Can you rename "HLTAID009" to "HLTAID011" everywhere in the listing below and reproduce every other line unchanged?

[Opening DATA SUPPLIED section]

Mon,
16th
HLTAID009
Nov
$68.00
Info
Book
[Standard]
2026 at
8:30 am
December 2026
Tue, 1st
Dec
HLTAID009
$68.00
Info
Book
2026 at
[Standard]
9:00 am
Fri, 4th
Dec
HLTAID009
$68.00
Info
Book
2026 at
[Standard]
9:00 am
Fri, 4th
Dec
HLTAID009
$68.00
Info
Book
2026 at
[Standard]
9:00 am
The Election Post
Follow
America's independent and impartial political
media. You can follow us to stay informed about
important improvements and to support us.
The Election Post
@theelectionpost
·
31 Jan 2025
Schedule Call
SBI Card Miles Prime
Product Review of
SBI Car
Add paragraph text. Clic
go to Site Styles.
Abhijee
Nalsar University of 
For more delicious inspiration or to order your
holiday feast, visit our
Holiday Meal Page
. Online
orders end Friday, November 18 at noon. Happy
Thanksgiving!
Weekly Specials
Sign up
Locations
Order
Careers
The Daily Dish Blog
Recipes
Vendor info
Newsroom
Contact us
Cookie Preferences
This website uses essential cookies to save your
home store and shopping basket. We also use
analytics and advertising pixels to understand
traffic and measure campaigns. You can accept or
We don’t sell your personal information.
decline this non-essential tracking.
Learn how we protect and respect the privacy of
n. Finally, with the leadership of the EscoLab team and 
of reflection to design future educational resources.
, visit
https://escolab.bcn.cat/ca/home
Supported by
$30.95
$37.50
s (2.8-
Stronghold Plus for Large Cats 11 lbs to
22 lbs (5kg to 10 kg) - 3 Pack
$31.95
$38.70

[Closing DATA SUPPLIED section]

* _TASK RESULT_:
Mon,
16th
HLTAID011
Nov
$68.00
Info
Book
[Standard]
2026 at
8:30 am
December 2026
Tue, 1st
Dec
HLTAID011
$68.00
Info
Book
2026 at
[Standard]
9:00 am
Fri, 4th
Dec
HLTAID011
$68.00
Info
Book
2026 at
[Standard]
9:00 am
Fri, 4th
Dec
HLTAID011
$68.00
Info
Book
2026 at
[Standard]
9:00 am
The Election Post
Follow
America's independent and impartial political
media. You can follow us to stay informed about
important improvements and to support us.
The Election Post
@theelectionpost
·
31 Jan 2025
Schedule Call
SBI Card Miles Prime
Product Review of
SBI Car
Add paragraph text. Clic
go to Site Styles.
Abhijee
Nalsar University of 
For more delicious inspiration or to order your
holiday feast, visit our
Holiday Meal Page
. Online
orders end Friday, November 18 at noon. Happy
Thanksgiving!
Weekly Specials
Sign up
Locations
Order
Careers
The Daily Dish Blog
Recipes
Vendor info
Newsroom
Contact us
Cookie Preferences
This website uses essential cookies to save your
home store and shopping basket. We also use
analytics and advertising pixels to understand
traffic and measure campaigns. You can accept or
We don’t sell your personal information.
decline this non-essential tracking.
Learn how we protect and respect the privacy of
n. Finally, with the leadership of the EscoLab team and 
of reflection to design future educational resources.
, visit
https://escolab.bcn.cat/ca/home
Supported by
$30.95
$37.50
s (2.8-
Stronghold Plus for Large Cats 11 lbs to
22 lbs (5kg to 10 kg) - 3 Pack
$31.95
$38.70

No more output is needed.